***** Stored data
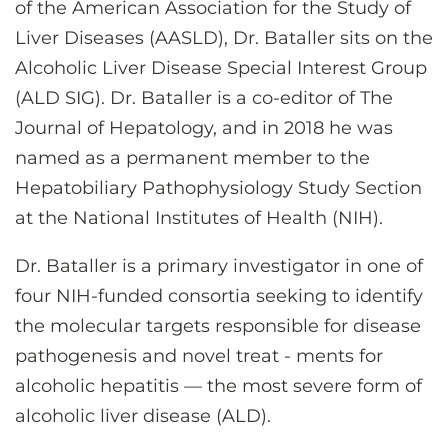
of the American Association for the Study of
CONTACT US
Liver Diseases (AASLD), Dr. Bataller sits on the
Alcoholic Liver Disease Special Interest Group
LOG IN
(ALD SIG). Dr. Bataller is a co-editor of The
Journal of Hepatology, and in 2018 he was
named as a permanent member to the
REGISTER
Hepatobiliary Pathophysiology Study Section
at the National Institutes of Health (NIH).
Dr. Bataller is a primary investigator in one of
four NIH-funded consortia seeking to identify
the molecular targets responsible for disease
pathogenesis and novel treat - ments for
alcoholic hepatitis — the most severe form of
alcoholic liver disease (ALD).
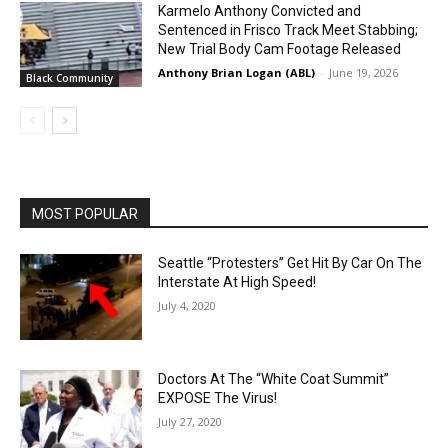
Karmelo Anthony Convicted and
Sentenced in Frisco Track Meet Stabbing;
New Trial Body Cam Footage Released
Anthony Brian Logan (ABL)
-
June 19, 2026
Black Community
MOST POPULAR
Seattle “Protesters” Get Hit By Car On The
Interstate At High Speed!
July 4, 2020
Doctors At The “White Coat Summit”
EXPOSE The Virus!
July 27, 2020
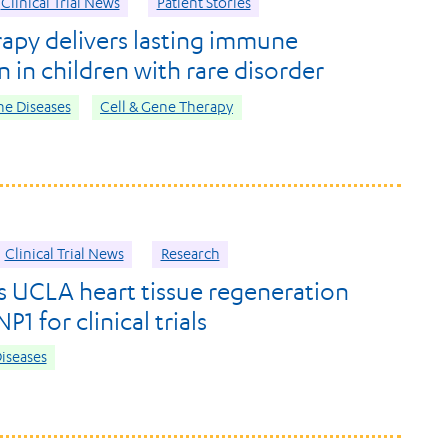
Clinical Trial News
Patient Stories
apy delivers lasting immune
 in children with rare disorder
e Diseases
Cell & Gene Therapy
Clinical Trial News
Research
s UCLA heart tissue regeneration
1 for clinical trials
iseases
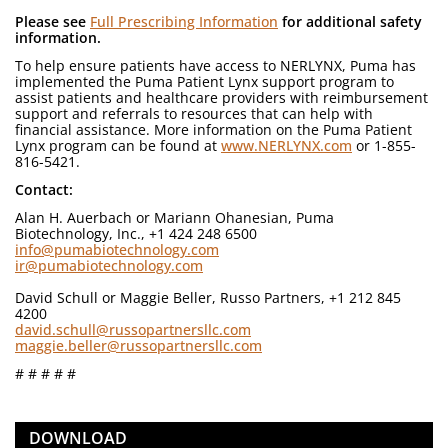
Please see
Full Prescribing Information
for additional safety
information.
To help ensure patients have access to NERLYNX, Puma has
implemented the Puma Patient Lynx support program to
assist patients and healthcare providers with reimbursement
support and referrals to resources that can help with
financial assistance. More information on the Puma Patient
Lynx program can be found at
www.NERLYNX.com
or 1-855-
816-5421.
Contact:
Alan H. Auerbach or Mariann Ohanesian, Puma
Biotechnology, Inc., +1 424 248 6500
info@pumabiotechnology.com
ir@pumabiotechnology.com
David Schull or Maggie Beller, Russo Partners, +1 212 845
4200
david.schull@russopartnersllc.com
maggie.beller@russopartnersllc.com
# # # # #
DOWNLOAD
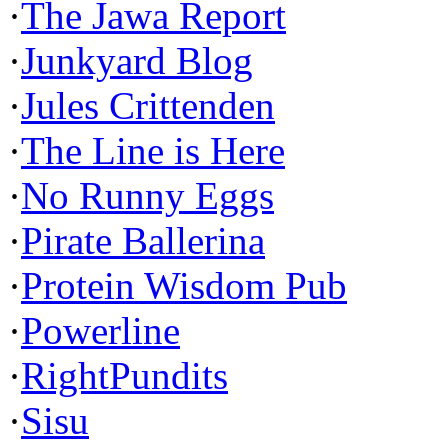
·
The Jawa Report
·
Junkyard Blog
·
Jules Crittenden
·
The Line is Here
·
No Runny Eggs
·
Pirate Ballerina
·
Protein Wisdom Pub
·
Powerline
·
RightPundits
·
Sisu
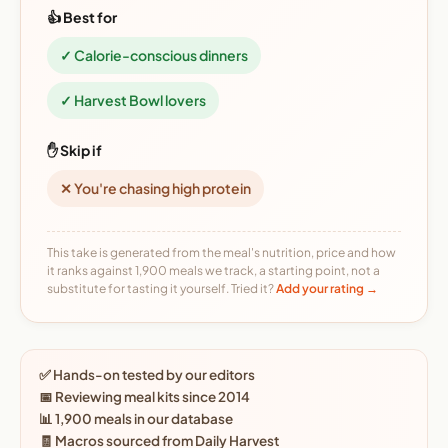
👍 Best for
✓ Calorie-conscious dinners
✓ Harvest Bowl lovers
✋ Skip if
✕ You're chasing high protein
This take is generated from the meal's nutrition, price and how
it ranks against 1,900 meals we track, a starting point, not a
substitute for tasting it yourself. Tried it?
Add your rating →
✅ Hands-on tested by our editors
📅 Reviewing meal kits since 2014
📊 1,900 meals in our database
🧾 Macros sourced from Daily Harvest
**********
| Task requirements |
In the entries above, find the line that contains "pathogenesis and novel treat - ments for" and the line that contains "Black Community". Reproduce exactly those two lines and every line between them, but not the pictures.

| Result of the exercise |
pathogenesis and novel treat - ments for
alcoholic hepatitis — the most severe form of
alcoholic liver disease (ALD).
Karmelo Anthony Convicted and
Sentenced in Frisco Track Meet Stabbing;
New Trial Body Cam Footage Released
Anthony Brian Logan (ABL)
-
June 19, 2026
Black Community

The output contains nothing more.